Since I was too lazy to print and read all of the articles mentioned above, I used this as an opportunity to test out some of my “services against text” ideas.
The solution
Specifically, I used a few rudimentary digital humanities computing techniques to glean highlights from the corpus. Here’s how:
- First I converted all of the PDF files to plain text files using a program called pdftotext — a part of xpdf. I then concatenated the whole lot together, thus creating my corpus. This process is left up to you — the reader — as an exercise because I don’t have copyright hutzpah.
- Next, I used Wordle to create a word cloud. Not a whole lot of new news here, but look how big the word “information” is compared to the word “collections”.
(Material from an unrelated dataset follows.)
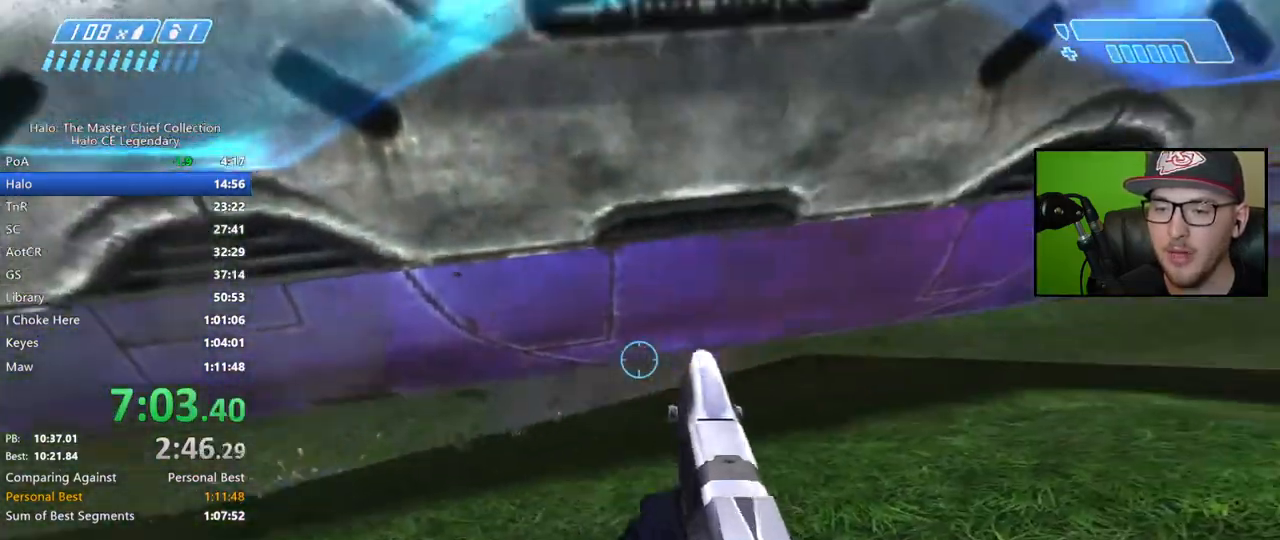
{"buttons": [], "left_stick": "center", "right_stick": "right", "events": [[33, "right_stick", "center"], [133, "right_stick", "right"]]}
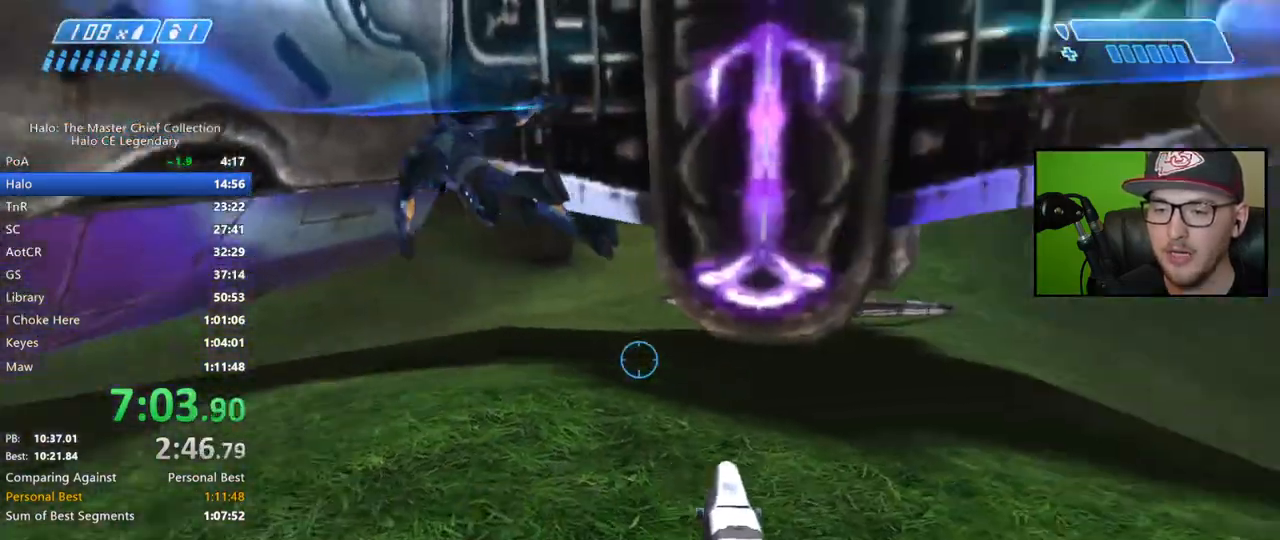
{"buttons": [], "left_stick": "down", "right_stick": "center", "events": [[233, "left_stick", "down"], [250, "right_stick", "center"]]}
- Using a program of my own design, I then created a textual version of the word cloud listing the top fifty most frequently used words and the number of times they appeared in the corpus. Again, not a whole lot of new news. The articles are obviously about academic libraries, but notice how the word “electronic” is listed and not the word “book”.
- Things got interesting when I created a list of the most significant two-word phrases (bi-grams). Most of the things are nouns, but I was struck by “will continue” and “libraries will” so I applied a concordance application to these phrases and got lists of snippets. Some of the more interesting ones include: libraries will be “under the gun” financially, libraries will be successful only if they adapt, libraries will continue to be strapped for staffing, libraries will continue to have a role to play, will continue their major role in helping, will continue to be important, will continue to shift toward digital information, will continue to seek new opportunities.
Yes, there may very well be some subtle facts I missed by not reading the full texts, but I think I got a sense of what the articles discussed. It would be interesting to sit a number of people down, have them read the articles, and then have them list out a few salient sentences. To what degree would their result be the same or different from mine?
I was able to write the programs from scratch, do the analysis, and write the post in about two hours, total. It would have taken me that long to read the articles. Just think what a number of librarians could do, and how much time could be saved if this system were expanded to support just about any plain text data.